(Input records Opens)
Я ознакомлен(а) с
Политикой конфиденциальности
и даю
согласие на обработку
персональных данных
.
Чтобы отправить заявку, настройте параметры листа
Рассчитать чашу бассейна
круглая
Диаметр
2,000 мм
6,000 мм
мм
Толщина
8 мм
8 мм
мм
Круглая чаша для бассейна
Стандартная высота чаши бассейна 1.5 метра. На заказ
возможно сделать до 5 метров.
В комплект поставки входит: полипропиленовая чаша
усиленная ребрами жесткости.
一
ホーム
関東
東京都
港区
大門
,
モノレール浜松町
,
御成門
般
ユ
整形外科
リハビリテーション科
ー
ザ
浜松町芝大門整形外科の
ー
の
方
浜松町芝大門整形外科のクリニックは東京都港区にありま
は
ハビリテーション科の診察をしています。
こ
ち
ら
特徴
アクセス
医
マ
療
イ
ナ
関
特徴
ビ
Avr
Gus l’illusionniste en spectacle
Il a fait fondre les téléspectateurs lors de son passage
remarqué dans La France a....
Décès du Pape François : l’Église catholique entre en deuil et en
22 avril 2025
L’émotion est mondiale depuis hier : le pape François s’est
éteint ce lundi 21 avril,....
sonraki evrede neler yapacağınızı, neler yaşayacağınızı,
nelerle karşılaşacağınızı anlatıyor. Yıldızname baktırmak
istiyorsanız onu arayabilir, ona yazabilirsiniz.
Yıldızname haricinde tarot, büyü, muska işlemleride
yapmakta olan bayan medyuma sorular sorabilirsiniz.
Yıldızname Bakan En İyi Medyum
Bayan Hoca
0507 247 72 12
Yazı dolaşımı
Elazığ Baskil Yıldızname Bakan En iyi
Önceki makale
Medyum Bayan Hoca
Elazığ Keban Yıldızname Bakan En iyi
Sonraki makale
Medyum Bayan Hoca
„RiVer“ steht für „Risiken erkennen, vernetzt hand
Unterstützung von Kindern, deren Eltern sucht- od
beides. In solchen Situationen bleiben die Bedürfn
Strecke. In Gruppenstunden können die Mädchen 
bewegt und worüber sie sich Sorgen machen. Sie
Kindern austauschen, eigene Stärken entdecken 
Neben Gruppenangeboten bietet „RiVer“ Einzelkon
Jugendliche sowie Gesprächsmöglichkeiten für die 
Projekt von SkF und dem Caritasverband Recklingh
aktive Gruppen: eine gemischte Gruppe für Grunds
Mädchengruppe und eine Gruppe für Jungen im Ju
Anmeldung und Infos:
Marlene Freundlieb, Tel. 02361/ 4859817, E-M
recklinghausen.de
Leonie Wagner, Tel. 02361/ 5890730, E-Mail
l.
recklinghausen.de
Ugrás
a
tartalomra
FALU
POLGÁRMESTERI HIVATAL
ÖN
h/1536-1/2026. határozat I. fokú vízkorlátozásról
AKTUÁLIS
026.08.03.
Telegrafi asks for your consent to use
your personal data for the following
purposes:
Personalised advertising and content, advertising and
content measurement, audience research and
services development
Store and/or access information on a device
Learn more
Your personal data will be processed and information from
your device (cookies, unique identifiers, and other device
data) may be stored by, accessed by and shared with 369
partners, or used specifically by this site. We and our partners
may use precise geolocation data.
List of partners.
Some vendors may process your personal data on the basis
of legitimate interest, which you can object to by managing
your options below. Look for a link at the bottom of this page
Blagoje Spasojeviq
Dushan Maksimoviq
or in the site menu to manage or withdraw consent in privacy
(Input records Closes)
Problem details:
What the task asks for is a word-for-word repeat of the lines above, from the first through the one containing "erkennen, vernetzt hand".

Your solution:
Я ознакомлен(а) с
Политикой конфиденциальности
и даю
согласие на обработку
персональных данных
.
Чтобы отправить заявку, настройте параметры листа
Рассчитать чашу бассейна
круглая
Диаметр
2,000 мм
6,000 мм
мм
Толщина
8 мм
8 мм
мм
Круглая чаша для бассейна
Стандартная высота чаши бассейна 1.5 метра. На заказ
возможно сделать до 5 метров.
В комплект поставки входит: полипропиленовая чаша
усиленная ребрами жесткости.
一
ホーム
関東
東京都
港区
大門
,
モノレール浜松町
,
御成門
般
ユ
整形外科
リハビリテーション科
ー
ザ
浜松町芝大門整形外科の
ー
の
方
浜松町芝大門整形外科のクリニックは東京都港区にありま
は
ハビリテーション科の診察をしています。
こ
ち
ら
特徴
アクセス
医
マ
療
イ
ナ
関
特徴
ビ
Avr
Gus l’illusionniste en spectacle
Il a fait fondre les téléspectateurs lors de son passage
remarqué dans La France a....
Décès du Pape François : l’Église catholique entre en deuil et en
22 avril 2025
L’émotion est mondiale depuis hier : le pape François s’est
éteint ce lundi 21 avril,....
sonraki evrede neler yapacağınızı, neler yaşayacağınızı,
nelerle karşılaşacağınızı anlatıyor. Yıldızname baktırmak
istiyorsanız onu arayabilir, ona yazabilirsiniz.
Yıldızname haricinde tarot, büyü, muska işlemleride
yapmakta olan bayan medyuma sorular sorabilirsiniz.
Yıldızname Bakan En İyi Medyum
Bayan Hoca
0507 247 72 12
Yazı dolaşımı
Elazığ Baskil Yıldızname Bakan En iyi
Önceki makale
Medyum Bayan Hoca
Elazığ Keban Yıldızname Bakan En iyi
Sonraki makale
Medyum Bayan Hoca
„RiVer“ steht für „Risiken erkennen, vernetzt hand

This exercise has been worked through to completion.